Speaking of denser dishes, the second, savory rendition of carrot ring is unmistakably American: heavy, hearty, and homey. This recipe comes from Our Mothers’ Recipes, a collection assembled by members of the Alpha Phi sorority between 1951 and 1959. The light batter from the previous recipe scarcely filled the bottom of my Bundt pan; this mixture packed it full. Also, unlike a cake batter — which rises into a golden cake to signal success or, well, doesn’t, indicating failure — this mash of cooked vegetables and raw eggs didn’t change much in color nor in consistency during its time in the oven.

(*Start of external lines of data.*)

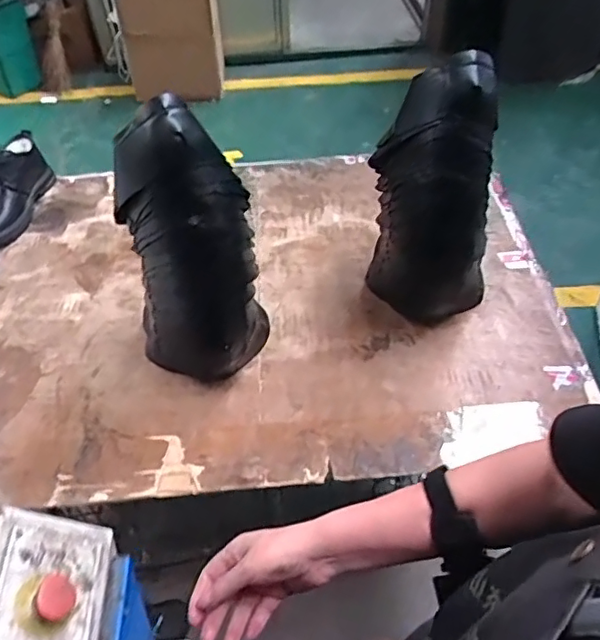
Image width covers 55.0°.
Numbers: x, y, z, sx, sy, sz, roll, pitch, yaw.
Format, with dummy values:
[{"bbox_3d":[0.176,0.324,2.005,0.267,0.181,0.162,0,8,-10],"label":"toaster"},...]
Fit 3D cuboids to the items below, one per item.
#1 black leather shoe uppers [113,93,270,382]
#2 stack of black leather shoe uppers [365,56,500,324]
[{"bbox_3d":[-0.155,-0.071,0.812,0.178,0.423,0.154,17,51,15],"label":"black leather shoe uppers"},{"bbox_3d":[0.210,-0.175,0.906,0.173,0.430,0.155,4,48,5],"label":"stack of black leather shoe uppers"}]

The steaming gave this concoction a firm top crust, but what lay beneath I had to leave to faith in the Alpha Phi mother who assured me that 45 minutes of baking time was enough.

It was. The mass plopped out of the pan and rattled my Corelle plate. Skeptical of this sticky dish, I opted for a smaller ridge of the Bundt, and it held together neatly. Before the first bite reached my mouth, the movement of my fork through the slice indicated that this carrot ring was thick and moist, almost to the point of being gluey. The flavor — characterized primarily by the sautéed onions and my excessive twisting of the pepper mill — was familiar when paired with baked breadcrumbs and egg, reminiscent of classic Midwestern casseroles. The carrots were almost decorative.

The texture was not unlike that of a stuffing, and I found myself wanting garlic powder, sage, rosemary, and thyme. Like a stuffing, this likely made a good side dish at a potluck: filling, savory, and simple. Also like stuffing — if you have correct opinions about stuffing — the crispy bits from the top layer were the best.

I dug into this dish warily and finished it triumphantly (and craving green beans and cranberry sauce). Unfortunately, nostalgic flavors will not win this recipe another run in my kitchen, but for a homesick college student in the 1950s, this simple, steamed behemoth of a bake likely filled the appetite for a family atmosphere.